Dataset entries
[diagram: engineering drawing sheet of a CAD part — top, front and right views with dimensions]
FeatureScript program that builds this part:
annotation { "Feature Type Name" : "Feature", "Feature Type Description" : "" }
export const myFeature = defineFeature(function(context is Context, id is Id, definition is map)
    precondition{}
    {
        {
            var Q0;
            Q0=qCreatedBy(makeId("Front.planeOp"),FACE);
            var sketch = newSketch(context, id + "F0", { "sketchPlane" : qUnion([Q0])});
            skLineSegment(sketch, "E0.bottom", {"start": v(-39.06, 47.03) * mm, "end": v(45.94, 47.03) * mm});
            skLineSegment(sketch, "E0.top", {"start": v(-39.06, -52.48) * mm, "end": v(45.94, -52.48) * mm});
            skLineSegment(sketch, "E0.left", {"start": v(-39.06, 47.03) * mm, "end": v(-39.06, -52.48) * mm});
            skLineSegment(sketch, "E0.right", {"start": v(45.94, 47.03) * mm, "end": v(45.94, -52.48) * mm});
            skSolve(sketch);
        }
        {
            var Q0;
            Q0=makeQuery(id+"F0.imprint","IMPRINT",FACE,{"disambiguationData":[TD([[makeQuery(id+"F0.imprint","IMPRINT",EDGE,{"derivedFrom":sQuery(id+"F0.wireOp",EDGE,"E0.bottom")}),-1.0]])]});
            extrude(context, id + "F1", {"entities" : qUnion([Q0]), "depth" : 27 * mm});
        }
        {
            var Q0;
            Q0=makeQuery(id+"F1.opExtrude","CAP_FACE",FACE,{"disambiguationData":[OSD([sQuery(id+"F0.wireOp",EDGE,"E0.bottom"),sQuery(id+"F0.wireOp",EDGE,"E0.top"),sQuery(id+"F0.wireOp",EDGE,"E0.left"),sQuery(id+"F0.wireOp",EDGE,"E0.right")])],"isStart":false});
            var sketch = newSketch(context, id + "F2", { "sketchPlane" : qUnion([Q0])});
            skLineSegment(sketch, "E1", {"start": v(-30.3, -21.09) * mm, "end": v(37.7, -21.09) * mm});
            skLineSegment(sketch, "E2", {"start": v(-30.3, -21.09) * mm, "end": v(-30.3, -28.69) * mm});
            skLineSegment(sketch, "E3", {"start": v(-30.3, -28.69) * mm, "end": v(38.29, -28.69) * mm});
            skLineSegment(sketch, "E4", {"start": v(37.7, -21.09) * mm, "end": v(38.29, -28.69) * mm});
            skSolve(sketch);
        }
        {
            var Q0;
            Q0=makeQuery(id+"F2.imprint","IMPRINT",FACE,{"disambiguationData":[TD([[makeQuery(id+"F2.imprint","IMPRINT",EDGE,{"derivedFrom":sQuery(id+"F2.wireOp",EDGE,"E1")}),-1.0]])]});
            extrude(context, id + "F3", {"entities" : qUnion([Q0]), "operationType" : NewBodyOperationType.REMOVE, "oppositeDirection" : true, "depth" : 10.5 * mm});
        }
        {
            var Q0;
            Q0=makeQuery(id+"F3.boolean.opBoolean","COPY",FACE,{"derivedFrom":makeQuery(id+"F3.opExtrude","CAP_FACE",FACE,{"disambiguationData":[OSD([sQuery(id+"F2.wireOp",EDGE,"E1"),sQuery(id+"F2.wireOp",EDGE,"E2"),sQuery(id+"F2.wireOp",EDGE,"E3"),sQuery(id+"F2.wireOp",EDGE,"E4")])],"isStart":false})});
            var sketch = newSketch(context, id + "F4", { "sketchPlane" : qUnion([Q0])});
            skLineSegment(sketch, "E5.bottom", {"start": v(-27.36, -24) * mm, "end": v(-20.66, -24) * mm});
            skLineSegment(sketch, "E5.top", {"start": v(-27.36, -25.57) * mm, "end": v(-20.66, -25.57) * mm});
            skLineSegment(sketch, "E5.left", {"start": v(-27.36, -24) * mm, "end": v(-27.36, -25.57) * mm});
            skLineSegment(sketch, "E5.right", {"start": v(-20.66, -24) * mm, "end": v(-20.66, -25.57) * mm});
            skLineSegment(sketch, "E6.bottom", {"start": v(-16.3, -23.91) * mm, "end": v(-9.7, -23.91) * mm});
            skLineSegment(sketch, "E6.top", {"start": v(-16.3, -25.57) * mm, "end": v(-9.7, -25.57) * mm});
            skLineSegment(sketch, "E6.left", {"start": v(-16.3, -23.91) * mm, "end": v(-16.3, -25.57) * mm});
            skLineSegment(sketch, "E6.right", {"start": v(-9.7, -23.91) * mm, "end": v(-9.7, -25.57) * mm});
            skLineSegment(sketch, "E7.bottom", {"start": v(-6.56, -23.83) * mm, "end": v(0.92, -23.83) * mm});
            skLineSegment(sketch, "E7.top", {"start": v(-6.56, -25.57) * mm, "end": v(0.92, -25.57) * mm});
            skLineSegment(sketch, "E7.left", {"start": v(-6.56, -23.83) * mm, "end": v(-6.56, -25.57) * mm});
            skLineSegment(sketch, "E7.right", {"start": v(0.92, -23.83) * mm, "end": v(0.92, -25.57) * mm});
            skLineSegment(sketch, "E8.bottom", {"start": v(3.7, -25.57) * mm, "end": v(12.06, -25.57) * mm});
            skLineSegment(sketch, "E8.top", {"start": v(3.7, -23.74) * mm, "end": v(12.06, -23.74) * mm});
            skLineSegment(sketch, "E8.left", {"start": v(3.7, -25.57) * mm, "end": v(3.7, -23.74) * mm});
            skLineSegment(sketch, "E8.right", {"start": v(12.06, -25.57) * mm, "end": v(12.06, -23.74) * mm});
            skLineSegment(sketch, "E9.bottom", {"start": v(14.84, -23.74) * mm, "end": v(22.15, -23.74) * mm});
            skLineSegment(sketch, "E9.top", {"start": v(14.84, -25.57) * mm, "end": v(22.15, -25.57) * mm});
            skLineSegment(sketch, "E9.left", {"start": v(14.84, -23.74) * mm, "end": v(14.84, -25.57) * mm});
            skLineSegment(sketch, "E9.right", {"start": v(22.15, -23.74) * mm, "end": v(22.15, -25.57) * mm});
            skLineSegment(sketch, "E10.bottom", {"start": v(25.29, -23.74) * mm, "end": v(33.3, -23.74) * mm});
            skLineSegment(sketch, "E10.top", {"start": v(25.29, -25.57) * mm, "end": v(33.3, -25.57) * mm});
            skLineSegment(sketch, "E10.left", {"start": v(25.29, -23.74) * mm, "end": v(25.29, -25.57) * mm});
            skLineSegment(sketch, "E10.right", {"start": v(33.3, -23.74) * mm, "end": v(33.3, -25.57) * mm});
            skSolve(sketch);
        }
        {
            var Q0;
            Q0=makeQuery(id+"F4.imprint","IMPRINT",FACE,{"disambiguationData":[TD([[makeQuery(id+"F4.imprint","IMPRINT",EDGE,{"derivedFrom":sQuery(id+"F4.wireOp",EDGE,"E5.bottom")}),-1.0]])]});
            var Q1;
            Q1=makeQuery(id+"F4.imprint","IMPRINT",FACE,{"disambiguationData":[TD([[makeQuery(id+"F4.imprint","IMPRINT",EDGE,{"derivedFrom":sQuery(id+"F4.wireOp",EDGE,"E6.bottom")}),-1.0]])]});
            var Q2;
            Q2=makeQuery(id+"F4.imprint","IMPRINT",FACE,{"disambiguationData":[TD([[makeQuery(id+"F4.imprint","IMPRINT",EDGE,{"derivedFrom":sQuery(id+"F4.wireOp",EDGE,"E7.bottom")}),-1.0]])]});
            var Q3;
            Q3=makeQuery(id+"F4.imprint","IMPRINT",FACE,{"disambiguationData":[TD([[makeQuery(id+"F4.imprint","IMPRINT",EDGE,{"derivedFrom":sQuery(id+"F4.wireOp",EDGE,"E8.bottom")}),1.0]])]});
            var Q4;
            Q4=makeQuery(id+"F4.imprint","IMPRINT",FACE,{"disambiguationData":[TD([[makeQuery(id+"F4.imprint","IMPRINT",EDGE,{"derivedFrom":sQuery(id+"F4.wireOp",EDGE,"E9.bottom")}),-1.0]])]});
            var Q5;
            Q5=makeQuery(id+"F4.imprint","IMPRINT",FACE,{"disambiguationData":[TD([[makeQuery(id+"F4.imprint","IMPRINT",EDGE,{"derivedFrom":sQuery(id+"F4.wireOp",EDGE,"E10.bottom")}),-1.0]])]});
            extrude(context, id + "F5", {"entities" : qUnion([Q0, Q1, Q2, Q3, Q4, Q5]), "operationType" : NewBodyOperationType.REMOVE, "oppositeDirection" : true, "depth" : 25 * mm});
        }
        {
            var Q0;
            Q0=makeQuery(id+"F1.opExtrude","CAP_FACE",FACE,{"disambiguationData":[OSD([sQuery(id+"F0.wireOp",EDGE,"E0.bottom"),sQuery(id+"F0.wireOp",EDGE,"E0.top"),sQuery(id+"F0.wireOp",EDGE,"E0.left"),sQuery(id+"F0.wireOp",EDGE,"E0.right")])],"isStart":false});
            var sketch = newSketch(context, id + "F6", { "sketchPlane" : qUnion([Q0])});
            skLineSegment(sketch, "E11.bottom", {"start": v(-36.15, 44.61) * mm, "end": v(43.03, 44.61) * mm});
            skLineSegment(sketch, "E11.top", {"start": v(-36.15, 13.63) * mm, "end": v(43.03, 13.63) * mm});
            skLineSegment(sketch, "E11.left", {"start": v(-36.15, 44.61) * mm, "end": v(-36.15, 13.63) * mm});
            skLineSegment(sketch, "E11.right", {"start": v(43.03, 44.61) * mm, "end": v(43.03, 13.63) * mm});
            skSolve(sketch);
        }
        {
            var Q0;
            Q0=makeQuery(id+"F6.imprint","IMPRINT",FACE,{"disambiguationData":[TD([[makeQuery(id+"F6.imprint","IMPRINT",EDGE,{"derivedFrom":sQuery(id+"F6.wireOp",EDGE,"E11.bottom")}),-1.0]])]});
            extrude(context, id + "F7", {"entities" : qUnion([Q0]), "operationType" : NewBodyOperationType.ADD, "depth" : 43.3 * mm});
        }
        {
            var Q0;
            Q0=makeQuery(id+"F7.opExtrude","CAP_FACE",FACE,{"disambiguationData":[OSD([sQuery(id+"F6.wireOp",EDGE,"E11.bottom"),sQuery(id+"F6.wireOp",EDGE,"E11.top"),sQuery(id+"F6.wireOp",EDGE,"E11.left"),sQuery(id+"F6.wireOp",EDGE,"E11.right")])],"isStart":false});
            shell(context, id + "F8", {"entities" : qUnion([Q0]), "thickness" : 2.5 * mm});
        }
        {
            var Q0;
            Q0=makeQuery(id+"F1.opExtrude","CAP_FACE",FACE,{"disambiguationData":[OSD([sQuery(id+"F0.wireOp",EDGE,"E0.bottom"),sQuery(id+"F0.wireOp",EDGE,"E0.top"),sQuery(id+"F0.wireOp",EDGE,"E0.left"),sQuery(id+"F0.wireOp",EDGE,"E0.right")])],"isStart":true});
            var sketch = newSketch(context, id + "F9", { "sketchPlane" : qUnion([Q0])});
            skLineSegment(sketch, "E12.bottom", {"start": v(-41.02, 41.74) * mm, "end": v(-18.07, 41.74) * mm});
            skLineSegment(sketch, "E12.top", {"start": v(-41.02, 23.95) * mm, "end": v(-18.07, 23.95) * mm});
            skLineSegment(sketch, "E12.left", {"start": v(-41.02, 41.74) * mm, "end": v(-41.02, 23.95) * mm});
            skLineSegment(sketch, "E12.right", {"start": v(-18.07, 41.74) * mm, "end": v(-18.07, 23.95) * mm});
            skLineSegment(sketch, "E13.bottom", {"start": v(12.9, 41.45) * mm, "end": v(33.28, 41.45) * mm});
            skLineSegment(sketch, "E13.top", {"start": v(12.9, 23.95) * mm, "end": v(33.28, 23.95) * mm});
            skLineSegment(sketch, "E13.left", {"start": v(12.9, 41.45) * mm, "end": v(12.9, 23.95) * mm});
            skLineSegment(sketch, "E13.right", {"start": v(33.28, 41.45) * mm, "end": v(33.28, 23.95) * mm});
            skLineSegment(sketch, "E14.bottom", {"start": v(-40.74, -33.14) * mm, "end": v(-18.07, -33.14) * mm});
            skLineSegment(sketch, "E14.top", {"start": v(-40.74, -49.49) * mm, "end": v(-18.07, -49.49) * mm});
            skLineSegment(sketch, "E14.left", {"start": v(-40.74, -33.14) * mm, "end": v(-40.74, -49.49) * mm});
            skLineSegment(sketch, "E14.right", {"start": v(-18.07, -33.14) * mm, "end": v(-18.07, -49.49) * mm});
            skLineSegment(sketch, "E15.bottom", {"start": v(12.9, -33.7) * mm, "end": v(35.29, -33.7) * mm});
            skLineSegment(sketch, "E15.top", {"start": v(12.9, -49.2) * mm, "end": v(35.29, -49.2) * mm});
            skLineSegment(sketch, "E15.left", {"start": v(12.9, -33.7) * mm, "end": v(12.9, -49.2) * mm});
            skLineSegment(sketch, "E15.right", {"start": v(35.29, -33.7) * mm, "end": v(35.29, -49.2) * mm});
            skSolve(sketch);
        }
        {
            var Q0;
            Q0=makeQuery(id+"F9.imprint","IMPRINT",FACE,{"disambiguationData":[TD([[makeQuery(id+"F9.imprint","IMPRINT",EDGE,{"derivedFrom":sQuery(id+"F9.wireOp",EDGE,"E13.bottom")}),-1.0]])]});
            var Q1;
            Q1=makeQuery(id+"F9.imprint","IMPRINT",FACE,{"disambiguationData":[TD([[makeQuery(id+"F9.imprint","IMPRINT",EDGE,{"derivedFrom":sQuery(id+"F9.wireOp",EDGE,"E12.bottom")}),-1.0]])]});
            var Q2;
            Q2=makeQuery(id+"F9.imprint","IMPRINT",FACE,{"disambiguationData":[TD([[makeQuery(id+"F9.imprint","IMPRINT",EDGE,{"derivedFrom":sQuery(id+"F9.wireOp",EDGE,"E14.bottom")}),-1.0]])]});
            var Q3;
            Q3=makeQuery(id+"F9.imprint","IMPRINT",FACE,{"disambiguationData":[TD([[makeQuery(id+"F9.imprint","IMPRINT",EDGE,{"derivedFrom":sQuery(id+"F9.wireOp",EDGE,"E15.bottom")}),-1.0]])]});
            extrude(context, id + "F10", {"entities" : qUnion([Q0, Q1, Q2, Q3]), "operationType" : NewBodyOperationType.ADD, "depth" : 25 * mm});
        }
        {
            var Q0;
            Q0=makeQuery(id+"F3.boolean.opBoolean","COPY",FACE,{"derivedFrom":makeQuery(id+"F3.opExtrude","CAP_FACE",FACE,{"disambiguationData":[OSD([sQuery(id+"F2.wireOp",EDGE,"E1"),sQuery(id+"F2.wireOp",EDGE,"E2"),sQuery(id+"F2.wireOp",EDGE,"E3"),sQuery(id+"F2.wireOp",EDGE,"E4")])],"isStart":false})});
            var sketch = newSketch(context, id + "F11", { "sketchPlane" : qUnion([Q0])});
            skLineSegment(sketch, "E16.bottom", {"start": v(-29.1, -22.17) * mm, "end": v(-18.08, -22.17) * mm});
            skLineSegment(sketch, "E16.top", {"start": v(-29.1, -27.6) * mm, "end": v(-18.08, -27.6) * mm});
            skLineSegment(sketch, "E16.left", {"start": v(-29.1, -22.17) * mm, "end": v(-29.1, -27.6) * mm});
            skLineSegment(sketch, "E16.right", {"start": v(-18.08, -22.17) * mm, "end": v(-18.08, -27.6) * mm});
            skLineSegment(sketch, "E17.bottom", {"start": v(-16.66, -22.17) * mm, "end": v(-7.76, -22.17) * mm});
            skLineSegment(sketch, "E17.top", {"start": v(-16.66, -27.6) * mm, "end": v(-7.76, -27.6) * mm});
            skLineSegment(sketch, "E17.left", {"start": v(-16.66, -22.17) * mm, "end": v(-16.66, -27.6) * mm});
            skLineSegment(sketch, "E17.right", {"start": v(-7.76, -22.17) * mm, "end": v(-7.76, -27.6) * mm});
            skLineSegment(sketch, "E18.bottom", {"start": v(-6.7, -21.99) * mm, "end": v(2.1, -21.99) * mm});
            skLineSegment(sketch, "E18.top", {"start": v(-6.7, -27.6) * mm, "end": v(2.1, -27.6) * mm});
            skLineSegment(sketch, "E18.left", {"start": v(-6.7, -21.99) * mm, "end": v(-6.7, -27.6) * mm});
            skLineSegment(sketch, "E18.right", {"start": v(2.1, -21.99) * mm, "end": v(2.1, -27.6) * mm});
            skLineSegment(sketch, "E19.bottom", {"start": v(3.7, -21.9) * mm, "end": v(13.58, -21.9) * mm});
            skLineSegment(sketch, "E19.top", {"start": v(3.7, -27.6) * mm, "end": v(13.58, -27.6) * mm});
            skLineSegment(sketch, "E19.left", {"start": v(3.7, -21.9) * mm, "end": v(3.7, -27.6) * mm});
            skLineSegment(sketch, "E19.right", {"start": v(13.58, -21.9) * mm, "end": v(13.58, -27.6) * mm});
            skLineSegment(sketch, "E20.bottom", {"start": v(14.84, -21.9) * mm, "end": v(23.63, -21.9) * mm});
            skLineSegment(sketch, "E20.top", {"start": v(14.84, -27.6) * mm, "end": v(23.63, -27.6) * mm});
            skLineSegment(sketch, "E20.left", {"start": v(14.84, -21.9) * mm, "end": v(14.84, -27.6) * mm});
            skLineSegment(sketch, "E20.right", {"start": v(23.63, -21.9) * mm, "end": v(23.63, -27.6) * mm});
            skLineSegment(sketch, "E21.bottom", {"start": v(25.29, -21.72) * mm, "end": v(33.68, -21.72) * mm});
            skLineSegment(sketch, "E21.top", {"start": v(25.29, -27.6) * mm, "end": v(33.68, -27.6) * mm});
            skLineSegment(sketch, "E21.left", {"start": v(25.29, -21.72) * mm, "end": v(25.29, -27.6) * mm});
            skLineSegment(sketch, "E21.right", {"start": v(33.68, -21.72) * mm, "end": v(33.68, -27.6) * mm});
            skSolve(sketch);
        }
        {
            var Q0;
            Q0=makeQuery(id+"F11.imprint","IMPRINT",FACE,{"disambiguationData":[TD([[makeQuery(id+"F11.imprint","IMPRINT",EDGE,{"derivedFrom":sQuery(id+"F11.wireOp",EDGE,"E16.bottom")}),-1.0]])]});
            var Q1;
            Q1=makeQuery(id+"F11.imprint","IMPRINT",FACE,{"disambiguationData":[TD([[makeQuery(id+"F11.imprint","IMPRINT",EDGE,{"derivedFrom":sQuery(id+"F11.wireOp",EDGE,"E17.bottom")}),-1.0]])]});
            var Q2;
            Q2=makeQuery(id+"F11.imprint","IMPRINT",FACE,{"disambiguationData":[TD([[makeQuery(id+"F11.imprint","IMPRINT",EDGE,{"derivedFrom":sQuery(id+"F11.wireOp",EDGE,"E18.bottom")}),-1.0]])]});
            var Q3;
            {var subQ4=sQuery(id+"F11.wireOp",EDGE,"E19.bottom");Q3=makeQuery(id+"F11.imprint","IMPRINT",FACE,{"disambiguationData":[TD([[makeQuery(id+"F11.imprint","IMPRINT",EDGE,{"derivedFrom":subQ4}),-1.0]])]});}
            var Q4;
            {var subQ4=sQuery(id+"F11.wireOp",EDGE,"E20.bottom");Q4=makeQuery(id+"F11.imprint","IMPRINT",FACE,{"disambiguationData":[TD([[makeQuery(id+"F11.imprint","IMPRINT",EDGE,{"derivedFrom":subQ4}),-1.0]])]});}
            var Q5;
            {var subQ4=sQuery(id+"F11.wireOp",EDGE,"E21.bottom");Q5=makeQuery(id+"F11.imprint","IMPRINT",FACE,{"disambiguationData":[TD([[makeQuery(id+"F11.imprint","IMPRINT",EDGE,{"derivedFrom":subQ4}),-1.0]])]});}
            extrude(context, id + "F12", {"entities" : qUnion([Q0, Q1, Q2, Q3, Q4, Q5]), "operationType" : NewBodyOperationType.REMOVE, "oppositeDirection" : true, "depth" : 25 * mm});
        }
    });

# TASK DIRECTIONS:
Please report every line of the data above that contains the word "part", copying each such line in full. Case counts, so a line qualifies only if the word appears there with exactly that capitalization.

# RESPONSE BELOW:
[diagram: engineering drawing sheet of a CAD part — top, front and right views with dimensions]
FeatureScript program that builds this part:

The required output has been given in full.